Rp11 Triliun Disiapkan Pemerintah untuk Pembukaan Rekening Massal

Rp11 Triliun Disiapkan Pemerintah untuk Pembukaan Rekening Massal

Menteri Koordinator Bidang Perekonomian Airlangga Hartarto mengatakan pemerintah menyiapkan dana sekitar Rp11 triliun untuk mendukung rencana pembukaan rekening bank secara massal bagi masyarakat.

Dana tersebut bersumber dari Anggaran Pendapatan dan Belanja Negara (APBN) dan ditujukan kepada lebih dari 200 juta masyarakat. Setiap rekening akan memperoleh dana pembukaan sekitar Rp50 ribu.

“Dari APBN. Totalnya kalau 200 juta penduduk kan berarti kira-kira 600 juta (dolar AS) atau sekitar Rp11 triliun lah,” ujar Airlangga di Kompleks Istana Kepresidenan, Jakarta, Kamis (10/9/2026).

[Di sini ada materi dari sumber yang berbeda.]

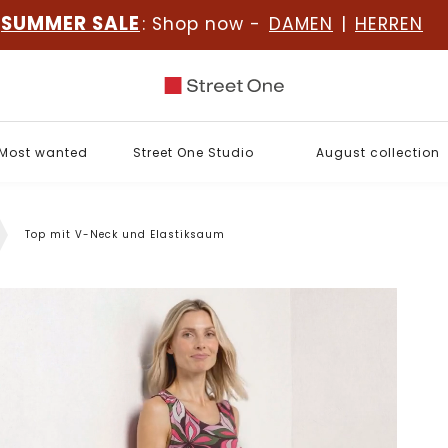
SUMMER SALE
: Shop now -
DAMEN
|
HERREN
Most wanted
Street One Studio
August collection
Top mit V-Neck und Elastiksaum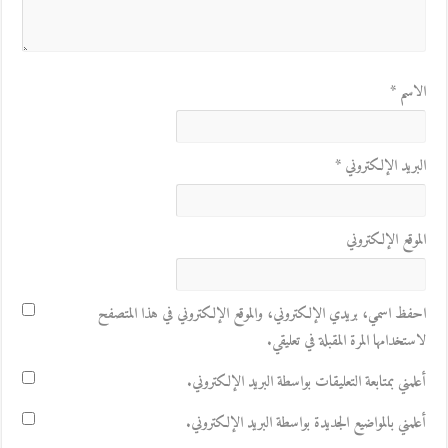
الاسم
*
البريد الإلكتروني
*
الموقع الإلكتروني
احفظ اسمي، بريدي الإلكتروني، والموقع الإلكتروني في هذا المتصفح
لاستخدامها المرة المقبلة في تعليقي.
أعلمني بمتابعة التعليقات بواسطة البريد الإلكتروني.
أعلمني بالمواضيع الجديدة بواسطة البريد الإلكتروني.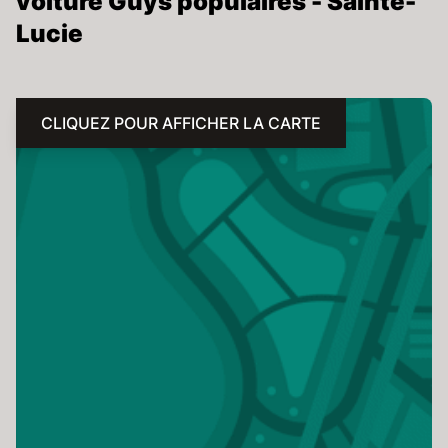
voiture Guys populaires - Sainte-
Lucie
CLIQUEZ POUR AFFICHER LA CARTE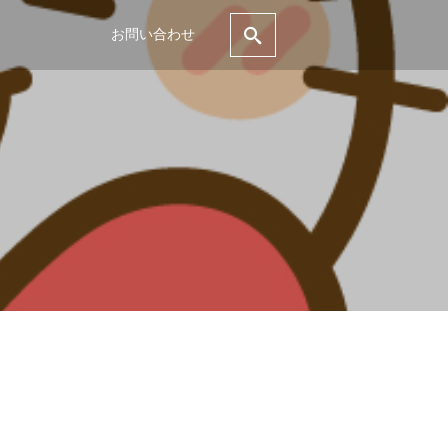
お問い合わせ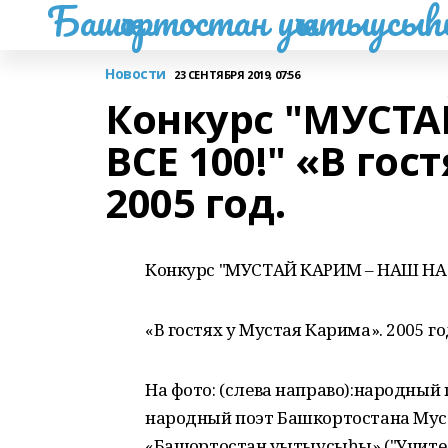
Башҡортостан уҡытыусы
Новости
23 СЕНТЯБРЯ 2019, 07:56
Конкурс "МУСТ
ВСЕ 100!" «В гос
2005 год.
Конкурс "МУСТАЙ КАРИМ – НАШ НА 
«В гостях у Мустая Карима». 2005 го
На фото: (слева направо):народный
народный поэт Башкортостана Мус
«Башҡортостан уҡытыусыһы» ("Учите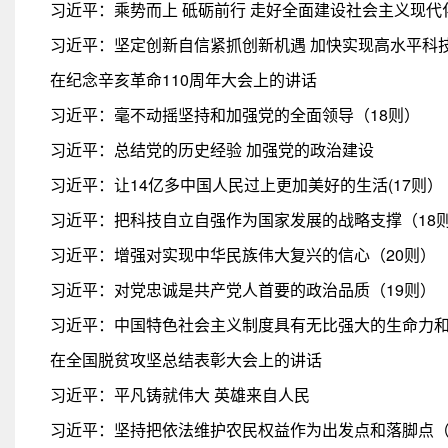
习近平：乘势而上 砥砺前行 走好全面建设社会主义现
习近平：坚定创新自信紧抓创新机遇 加快实现高水平科
在纪念辛亥革命110周年大会上的讲话
习近平：毫不动摇坚持和加强党的全面领导（18则）
习近平：总结党的历史经验 加强党的政治建设
习近平：让14亿多中国人民过上更加美好的生活(17则）
习近平：把科技自立自强作为国家发展的战略支撑（18
习近平：增强对实现中华民族伟大复兴的信心（20则）
习近平：对党忠诚是共产党人首要的政治品质（19则）
习近平：中国特色社会主义制度具有无比强大的生命力和
在全国脱贫攻坚总结表彰大会上的讲话
习近平：平凡铸就伟大 英雄来自人民
习近平：坚持把依法维护农民权益作为出发点和落脚点（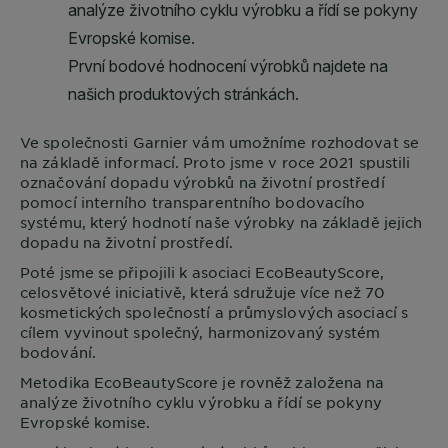
Ve společnosti
Garnier
vám umožníme rozhodovat se
na základě informací. Proto jsme v roce 2021 spustili
označování dopadu výrobků na životní prostředí
pomocí interního transparentního bodovacího
systému, který hodnotí naše výrobky na základě jejich
dopadu na životní prostředí.
Poté jsme se připojili k asociaci EcoBeautyScore,
celosvětové iniciativě, která sdružuje více než 70
kosmetických společností a průmyslových asociací s
cílem vyvinout společný, harmonizovaný systém
bodování.
Metodika EcoBeautyScore je rovněž založena na
analýze životního cyklu výrobku a řídí se pokyny
Evropské komise.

Airlangga belum memastikan apakah anggaran tersebut sepenuhnya berasal dari APBN 2026 atau akan dialokasikan melalui APBN 2027. Pemerintah masih membahas anggaran dan mekanisme pelaksanaannya bersama Bank Indonesia (BI) dan Otoritas Jasa Keuangan (OJK).

Pembukaan rekening akan dilakukan secara bertahap dan diharapkan mulai berjalan sebelum akhir 2026. Pemerintah saat ini mempertimbangkan pembukaan rekening massal melalui Bank Rakyat Indonesia (BRI) dan Bank Syariah Indonesia (BSI).

Kebijakan tersebut merupakan tindak lanjut arahan Presiden Prabowo Subianto untuk memastikan setiap warga negara memiliki rekening bank. Mekanismenya akan disinkronkan dengan data kependudukan dan catatan sipil (Dukcapil) Kementerian Dalam Negeri guna memperkuat inklusi dan literasi keuangan.